__BRIEF__.
Could you filter the listing for lines with the word "prelucrare" and return them?

__DATA FOR THE TASK__.
-------

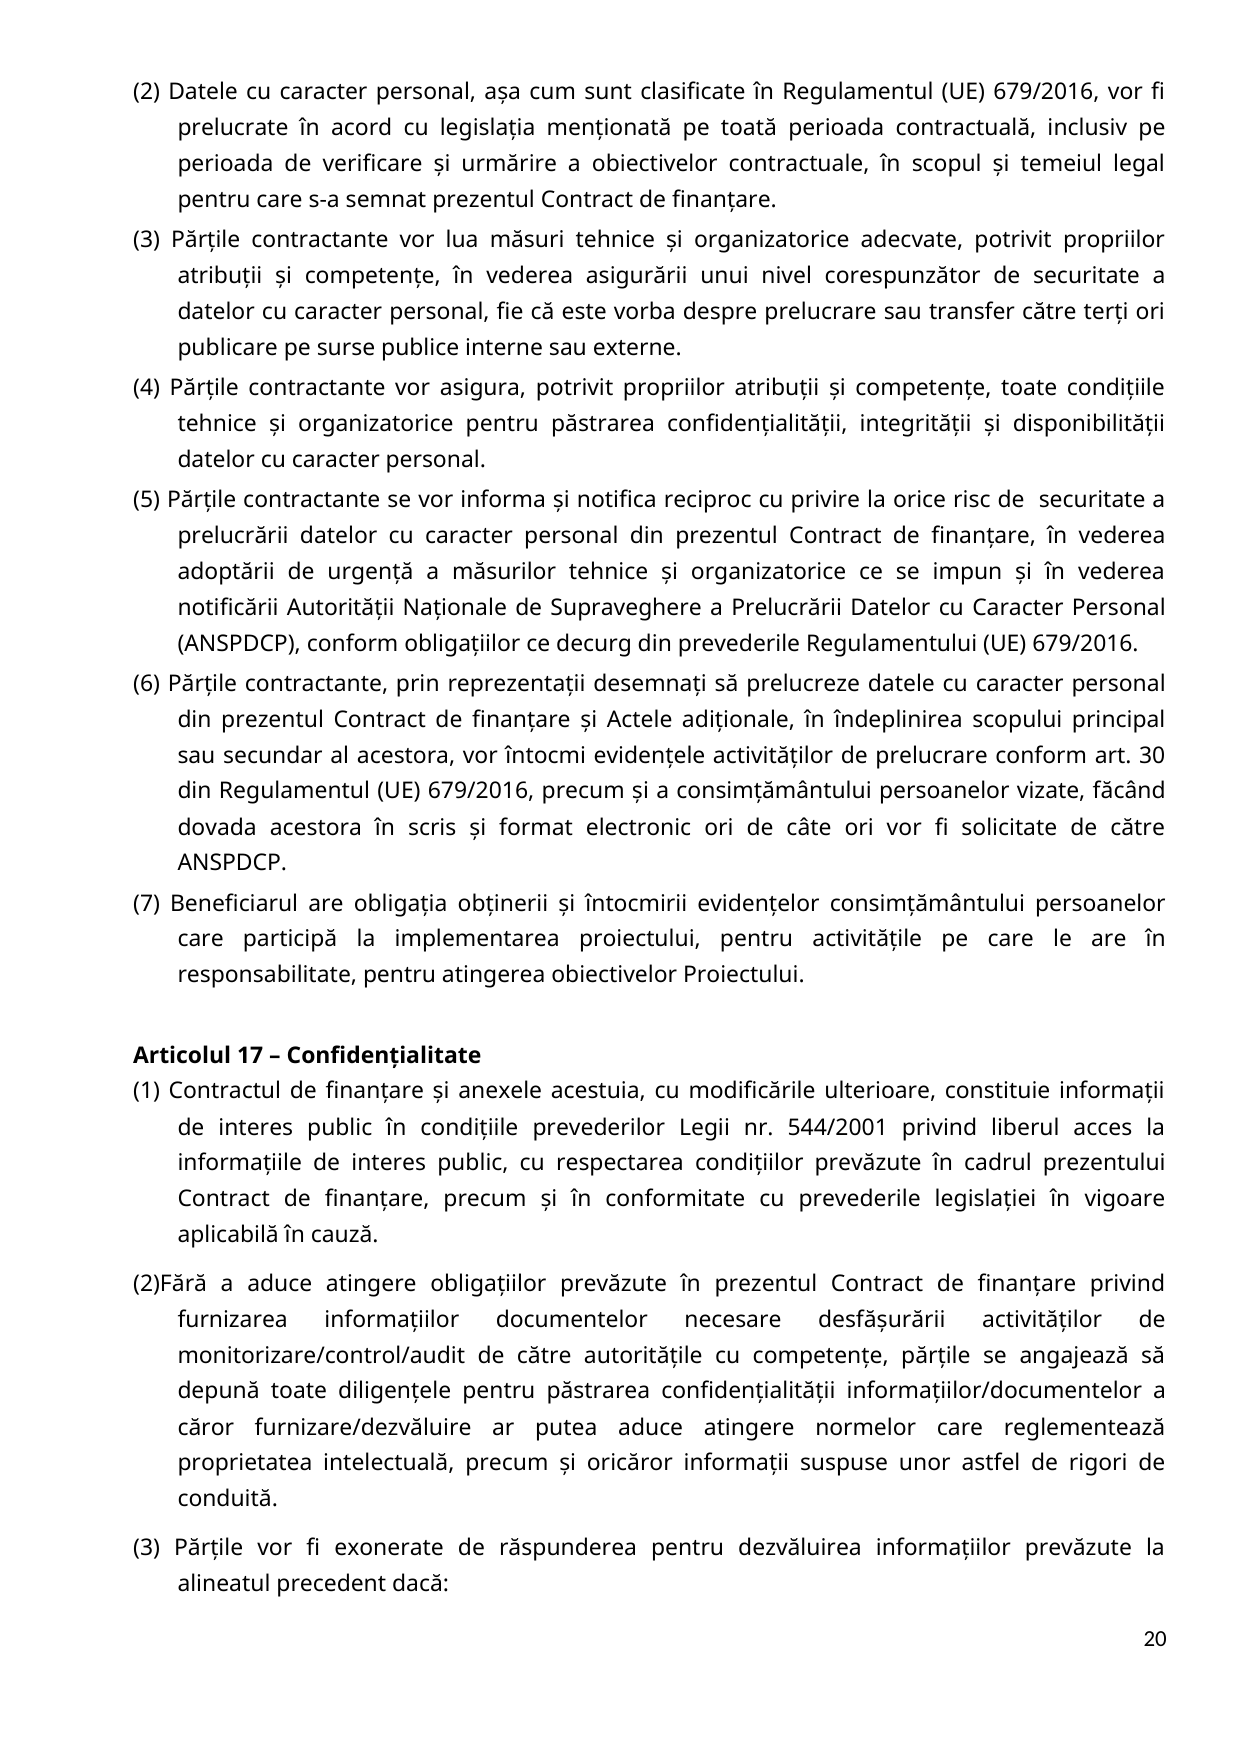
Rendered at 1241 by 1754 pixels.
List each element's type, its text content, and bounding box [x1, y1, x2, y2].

subtitle Articolul 17 – Confidențialitate [133, 1114, 1166, 1146]
text (2) Datele cu caracter personal, așa cum sunt clasificate în Regulamentul (UE) 679/2016, vor fi prelucrate în acord cu legislația menționată pe toată perioada contractuală, inclusiv pe perioada de verificare și urmărire a obiectivelor contractuale, în scopul și temeiul legal pentru care s-a semnat prezentul Contract de finanțare. [133, 151, 1166, 290]
text (4) Părțile contractante vor asigura, potrivit propriilor atribuții și competențe, toate condițiile tehnice și organizatorice pentru păstrarea confidențialității, integrității și disponibilității datelor cu caracter personal. [133, 447, 1166, 550]
text (3) Părțile contractante vor lua măsuri tehnice și organizatorice adecvate, potrivit propriilor atribuții și competențe, în vederea asigurării unui nivel corespunzător de securitate a datelor cu caracter personal, fie că este vorba despre prelucrare sau transfer către terți ori publicare pe surse publice interne sau externe. [133, 299, 1166, 438]
text (5) Părțile contractante se vor informa și notifica reciproc cu privire la orice risc de securitate a prelucrării datelor cu caracter personal din prezentul Contract de finanțare, în vederea adoptării de urgență a măsurilor tehnice și organizatorice ce se impun și în vederea notificării Autorității Naționale de Supraveghere a Prelucrării Datelor cu Caracter Personal (ANSPDCP), conform obligațiilor ce decurg din prevederile Regulamentului (UE) 679/2016. [133, 559, 1166, 734]
text (2)Fără a aduce atingere obligațiilor prevăzute în prezentul Contract de finanțare privind furnizarea informațiilor documentelor necesare desfășurării activităților de monitorizare/control/audit de către autoritățile cu competențe, părțile se angajează să depună toate diligențele pentru păstrarea confidențialității informațiilor/documentelor a căror furnizare/dezvăluire ar putea aduce atingere normelor care reglementează proprietatea intelectuală, precum și oricăror informații suspuse unor astfel de rigori de conduită. [133, 1343, 1166, 1589]
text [133, 75, 1166, 142]
text (7) Beneficiarul are obligația obținerii și întocmirii evidențelor consimțământului persoanelor care participă la implementarea proiectului, pentru activitățile pe care le are în responsabilitate, pentru atingerea obiectivelor Proiectului. [133, 962, 1166, 1066]
text (1) Contractul de finanțare și anexele acestuia, cu modificările ulterioare, constituie informații de interes public în condițiile prevederilor Legii nr. 544/2001 privind liberul acces la informațiile de interes public, cu respectarea condițiilor prevăzute în cadrul prezentului Contract de finanțare, precum și în conformitate cu prevederile legislației în vigoare aplicabilă în cauză. [133, 1151, 1166, 1326]
text (6) Părțile contractante, prin reprezentații desemnați să prelucreze datele cu caracter personal din prezentul Contract de finanțare și Actele adiționale, în îndeplinirea scopului principal sau secundar al acestora, vor întocmi evidențele activităților de prelucrare conform art. 30 din Regulamentul (UE) 679/2016, precum și a consimțământului persoanelor vizate, făcând dovada acestora în scris și format electronic ori de câte ori vor fi solicitate de către ANSPDCP. [133, 743, 1166, 954]
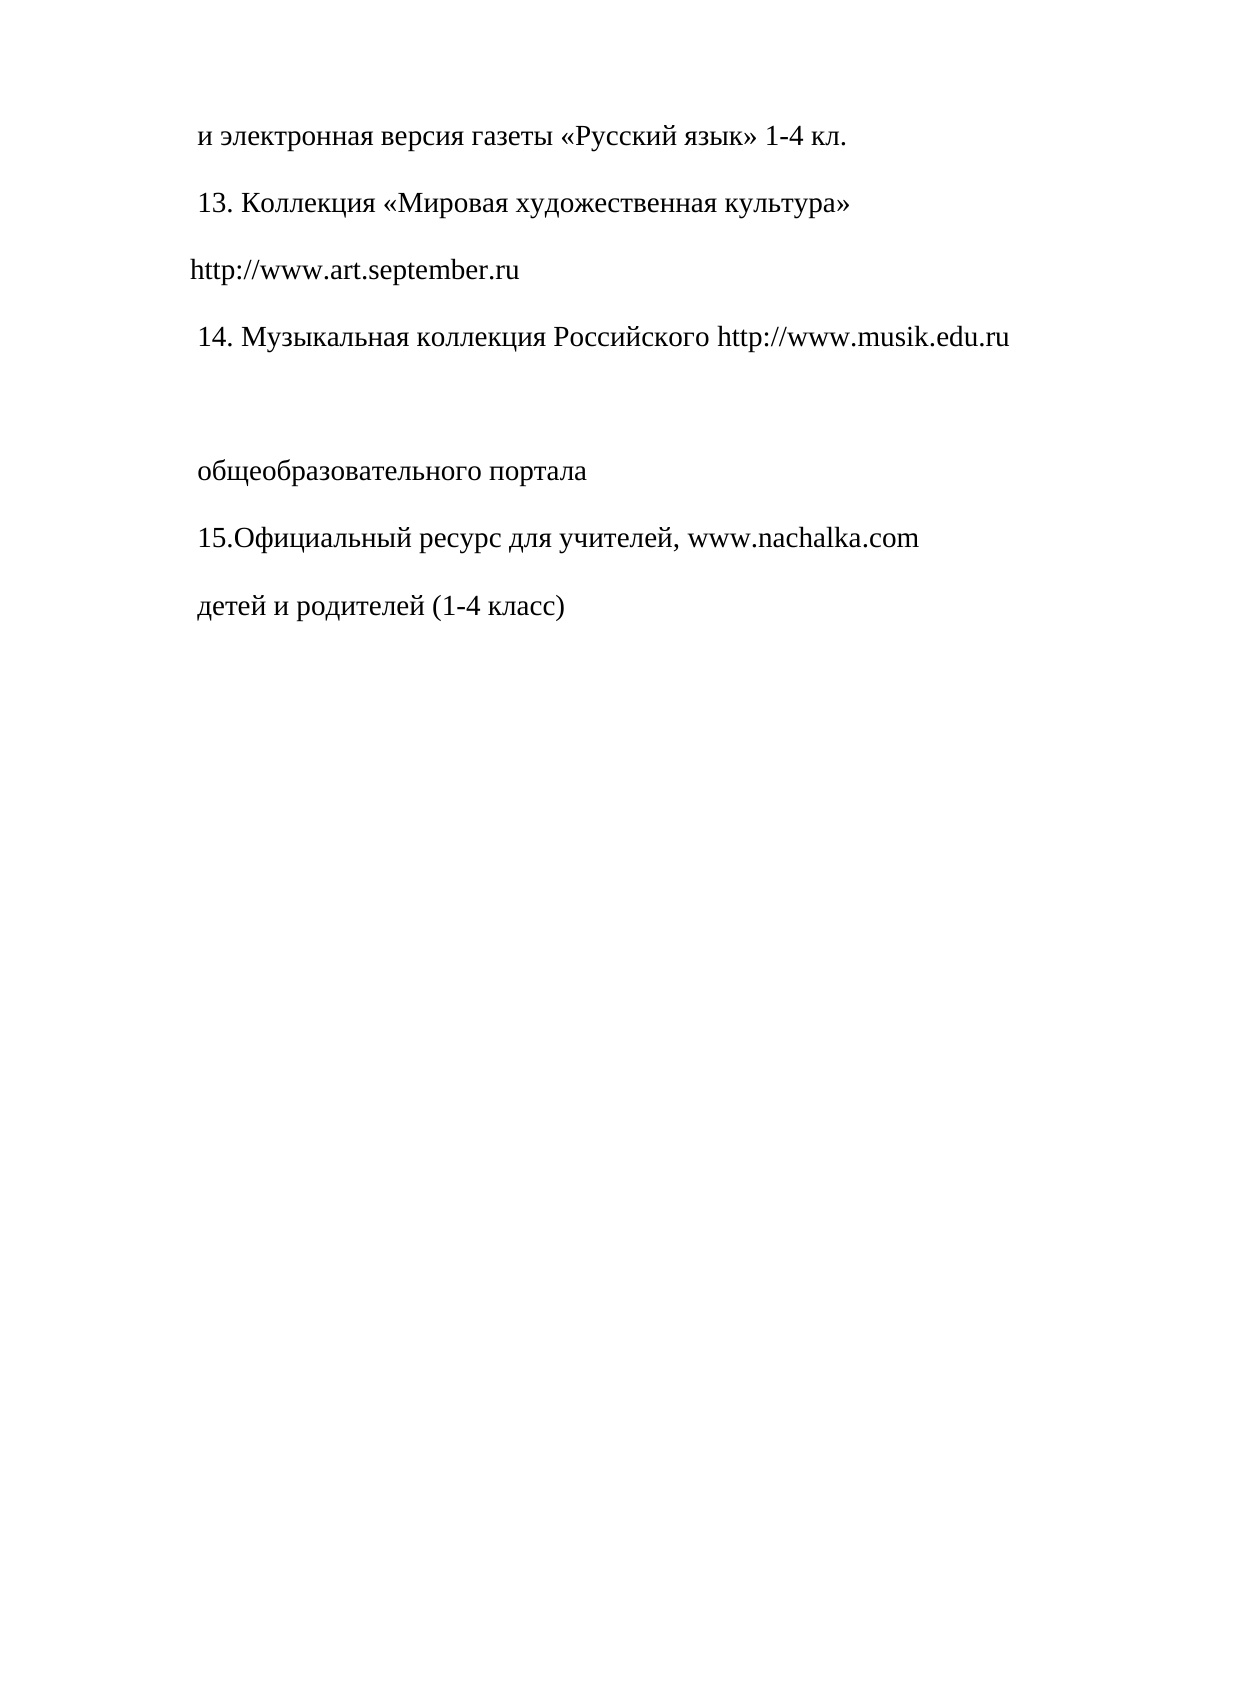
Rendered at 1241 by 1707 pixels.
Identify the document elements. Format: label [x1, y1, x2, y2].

text [190, 118, 1152, 621]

-------

__EXERCISE RESULT__.
text (3) Părțile contractante vor lua măsuri tehnice și organizatorice adecvate, potrivit propriilor atribuții și competențe, în vederea asigurării unui nivel corespunzător de securitate a datelor cu caracter personal, fie că este vorba despre prelucrare sau transfer către terți ori publicare pe surse publice interne sau externe. [133, 299, 1166, 438]
text (6) Părțile contractante, prin reprezentații desemnați să prelucreze datele cu caracter personal din prezentul Contract de finanțare și Actele adiționale, în îndeplinirea scopului principal sau secundar al acestora, vor întocmi evidențele activităților de prelucrare conform art. 30 din Regulamentul (UE) 679/2016, precum și a consimțământului persoanelor vizate, făcând dovada acestora în scris și format electronic ori de câte ori vor fi solicitate de către ANSPDCP. [133, 743, 1166, 954]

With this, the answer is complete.